Our recent sojourn in town proved eye opening in certain ways. As usual, we found many small confirmations of our off-grid lifestyle.
We started on Independence Day with house sitting for friends in town (see Townside) followed directly, even overlapped, by a visit from my sisters. Through their 9-day visit, I went to town almost every day to help them empty their storage units.
During that time, the family’s work experienced delays and challenges from organized infrastructure that we do not experience at home.
I heard rumors of power failures in parts of Haines and Juneau for reasons I never learned, but they didn’t reach the house we kept. The storage units didn’t have any power, so outages wouldn’t have affected us there. An outage somewhere down south, however, considerably extended the time it took to sign out the rental van.
Last weekend, something went wrong with Haines’s municipal water. I won’t go into details, other than to note the emergency order, which restricted water consumption to essential use, followed by boil orders for sections of the community as the supply reservoirs began to bottom out. We heard reports of sludge and grit in the lines. Luckily for us, we’d hauled jugs full of spring water to use at the storage unit. We left one in town with Michelle and Aly at the vacation rental they used on the last night. We don’t like to drink city tap water at the best of times, being so used to our own water here at the homestead.

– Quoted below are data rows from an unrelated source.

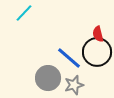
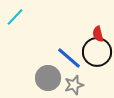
cyan line: moved 9 px left, 4 px down
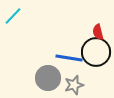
cyan line: moved 2 px left, 1 px up
red semicircle: moved 2 px up
black circle: moved 1 px left
blue line: rotated 32 degrees counterclockwise
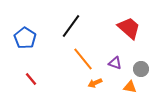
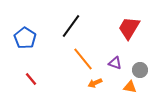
red trapezoid: rotated 100 degrees counterclockwise
gray circle: moved 1 px left, 1 px down
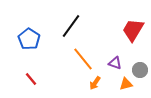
red trapezoid: moved 4 px right, 2 px down
blue pentagon: moved 4 px right, 1 px down
orange arrow: rotated 32 degrees counterclockwise
orange triangle: moved 4 px left, 3 px up; rotated 24 degrees counterclockwise
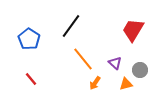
purple triangle: rotated 24 degrees clockwise
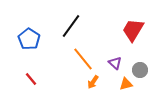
orange arrow: moved 2 px left, 1 px up
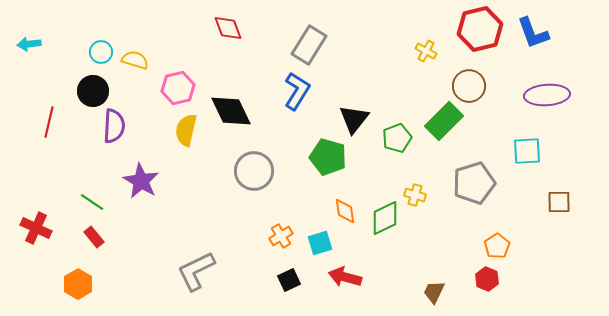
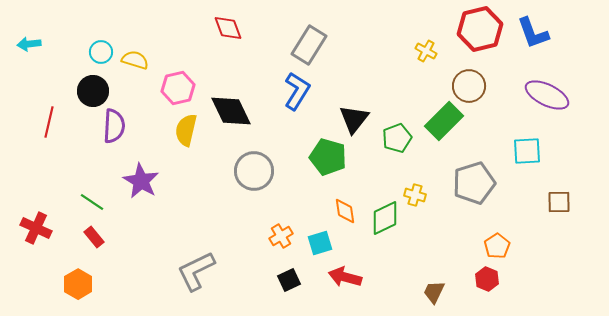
purple ellipse at (547, 95): rotated 30 degrees clockwise
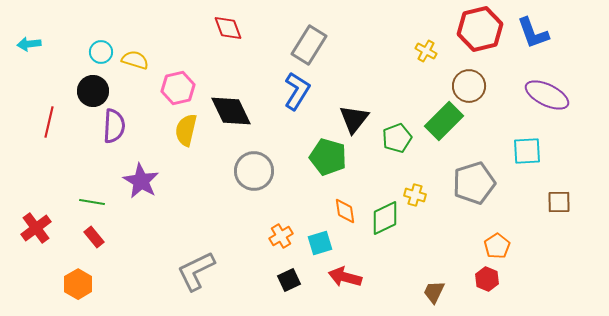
green line at (92, 202): rotated 25 degrees counterclockwise
red cross at (36, 228): rotated 28 degrees clockwise
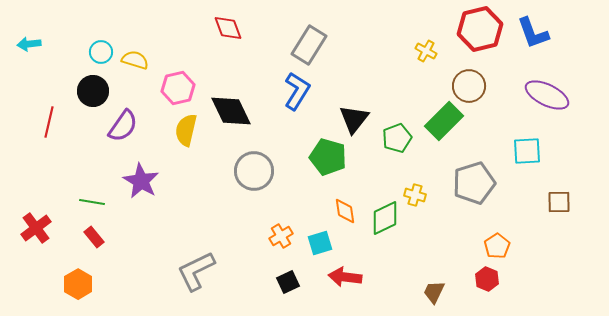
purple semicircle at (114, 126): moved 9 px right; rotated 32 degrees clockwise
red arrow at (345, 277): rotated 8 degrees counterclockwise
black square at (289, 280): moved 1 px left, 2 px down
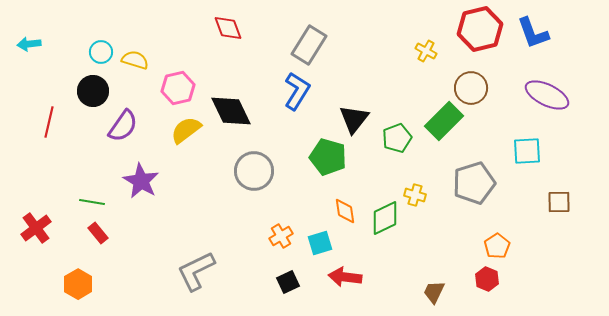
brown circle at (469, 86): moved 2 px right, 2 px down
yellow semicircle at (186, 130): rotated 40 degrees clockwise
red rectangle at (94, 237): moved 4 px right, 4 px up
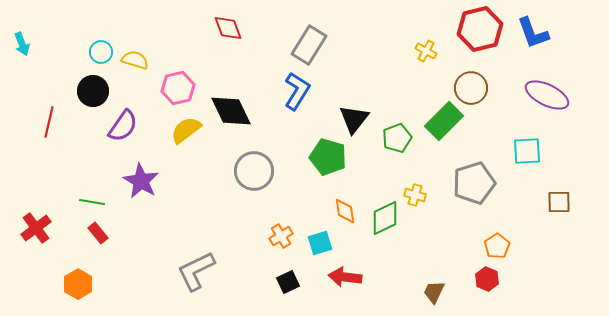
cyan arrow at (29, 44): moved 7 px left; rotated 105 degrees counterclockwise
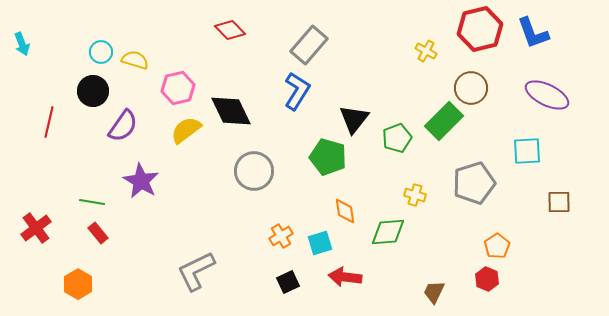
red diamond at (228, 28): moved 2 px right, 2 px down; rotated 24 degrees counterclockwise
gray rectangle at (309, 45): rotated 9 degrees clockwise
green diamond at (385, 218): moved 3 px right, 14 px down; rotated 21 degrees clockwise
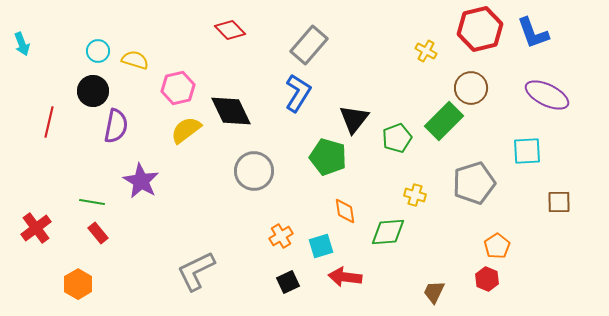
cyan circle at (101, 52): moved 3 px left, 1 px up
blue L-shape at (297, 91): moved 1 px right, 2 px down
purple semicircle at (123, 126): moved 7 px left; rotated 24 degrees counterclockwise
cyan square at (320, 243): moved 1 px right, 3 px down
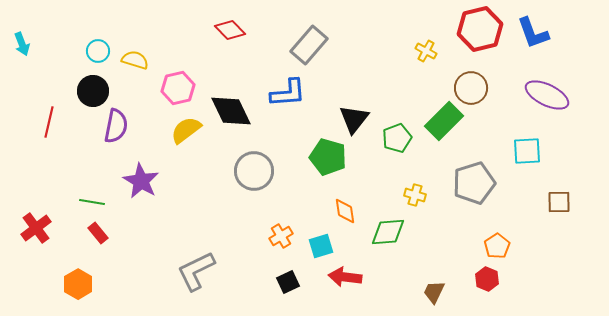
blue L-shape at (298, 93): moved 10 px left; rotated 54 degrees clockwise
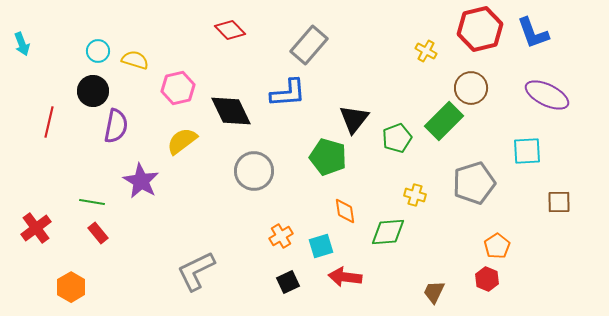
yellow semicircle at (186, 130): moved 4 px left, 11 px down
orange hexagon at (78, 284): moved 7 px left, 3 px down
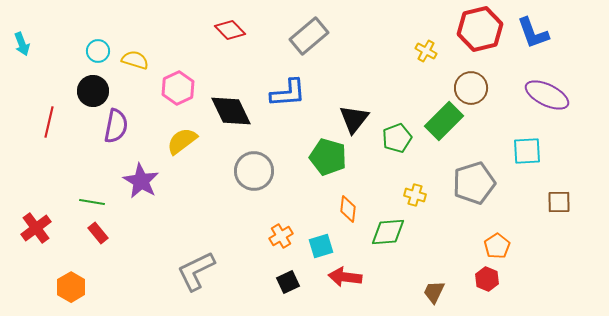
gray rectangle at (309, 45): moved 9 px up; rotated 9 degrees clockwise
pink hexagon at (178, 88): rotated 12 degrees counterclockwise
orange diamond at (345, 211): moved 3 px right, 2 px up; rotated 16 degrees clockwise
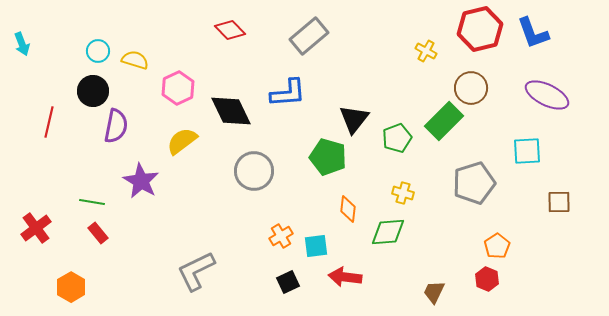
yellow cross at (415, 195): moved 12 px left, 2 px up
cyan square at (321, 246): moved 5 px left; rotated 10 degrees clockwise
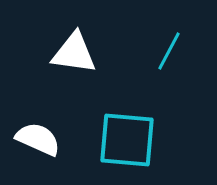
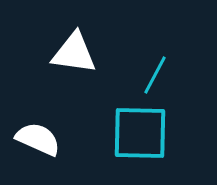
cyan line: moved 14 px left, 24 px down
cyan square: moved 13 px right, 7 px up; rotated 4 degrees counterclockwise
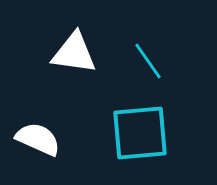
cyan line: moved 7 px left, 14 px up; rotated 63 degrees counterclockwise
cyan square: rotated 6 degrees counterclockwise
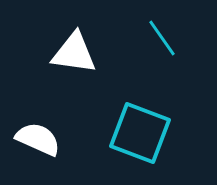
cyan line: moved 14 px right, 23 px up
cyan square: rotated 26 degrees clockwise
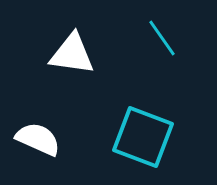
white triangle: moved 2 px left, 1 px down
cyan square: moved 3 px right, 4 px down
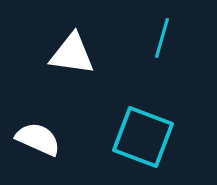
cyan line: rotated 51 degrees clockwise
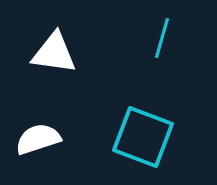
white triangle: moved 18 px left, 1 px up
white semicircle: rotated 42 degrees counterclockwise
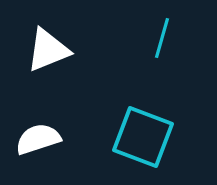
white triangle: moved 6 px left, 3 px up; rotated 30 degrees counterclockwise
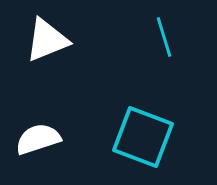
cyan line: moved 2 px right, 1 px up; rotated 33 degrees counterclockwise
white triangle: moved 1 px left, 10 px up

Not that we’re completely immune to difficulty. Search “wind generator” on this blog, and you’ll read plenty of sad stories about equipment breakdown. That’s why I’ve been so thankful for the new, improved solar array we installed last year (see Power Shift: The Plan in Place). Even as I felt smug that our water system freed us from the town crisis, I realized that our summer reservoir’s capacity had strained under the increased usage during the visit, and badly needs replenishing.
The difference here is that we have the responsibility (and freedom) to take care of such problems ourselves rather than waiting passively—even helplessly—for someone else to fix it. We can’t make it rain, of course, but we can switch to the winter water tank early and continue as we had before. Southeast Asia’s monsoon season around August usually sends us plenty of rain to fill up again, so we’re not worried yet.